Aşağıdaki tüm girdilerdeki satırları, "largest" ifadesini her geçtiği yerde "greatest" ile değiştirerek güncelleyin; geri kalan her şey olduğu gibi kalsın. Resimleri cevaba dahil etmeyin.
══ Alıştırma Verileri ══
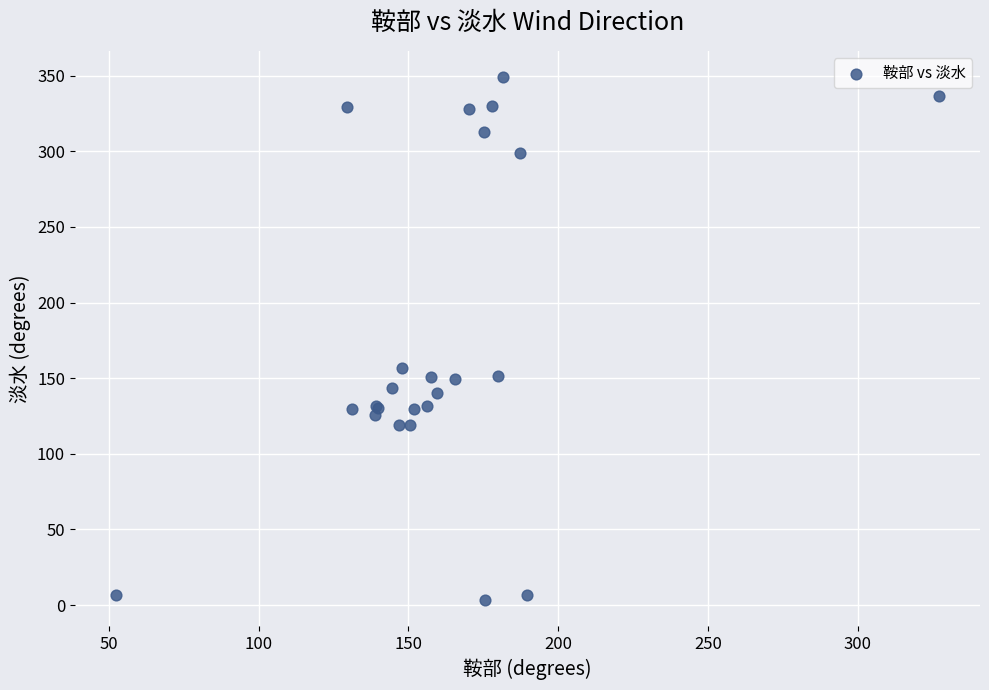

What Y value in the scatter plot is closest to 176?

157.0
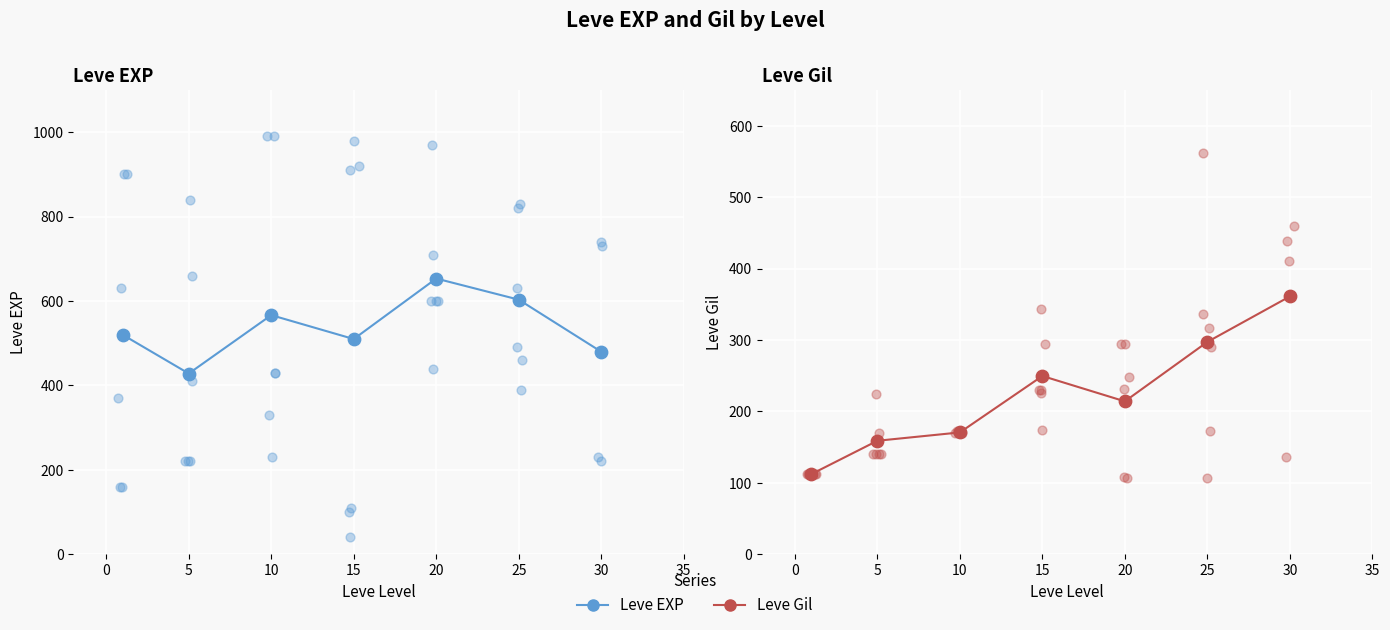

Which series has the largest total across all categories?

Leve EXP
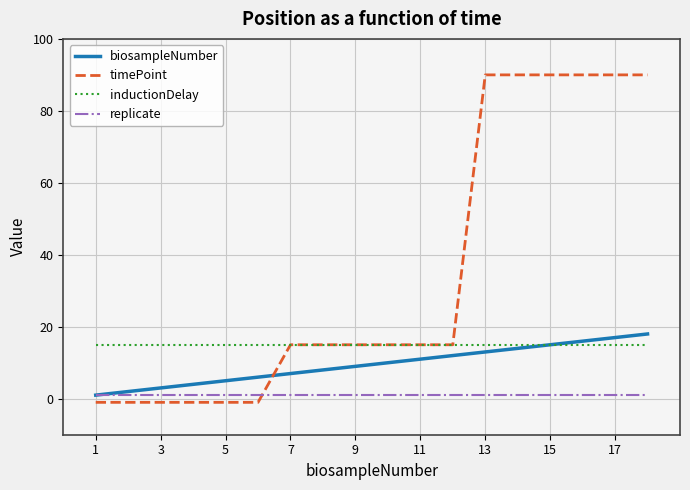

Which series has the largest range (max minus min)?

timePoint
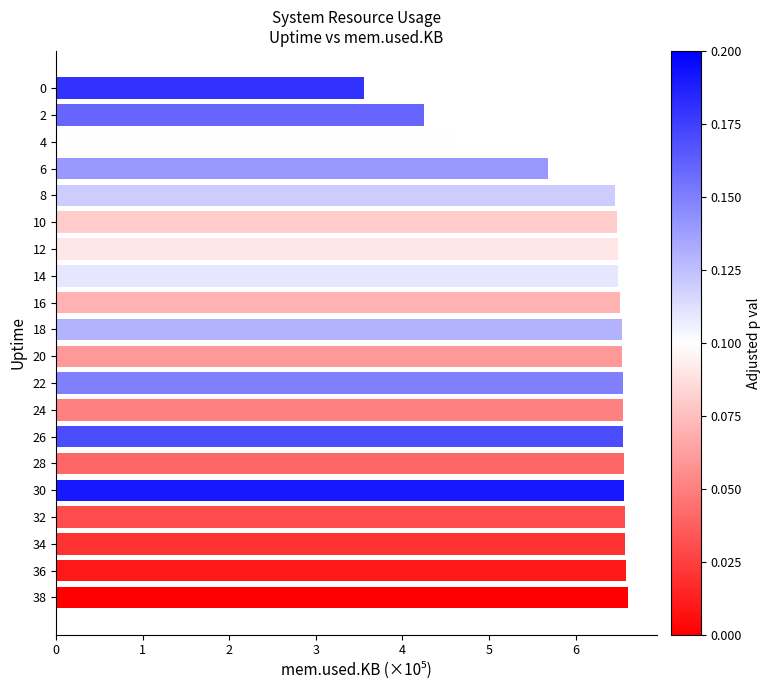

How many data points are above 6?

16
═══
Problemin Çözümü ->
What Y value in the scatter plot is closest to 176?

157.0

Which series has the greatest total across all categories?

Leve EXP

Which series has the greatest range (max minus min)?

timePoint

How many data points are above 6?

16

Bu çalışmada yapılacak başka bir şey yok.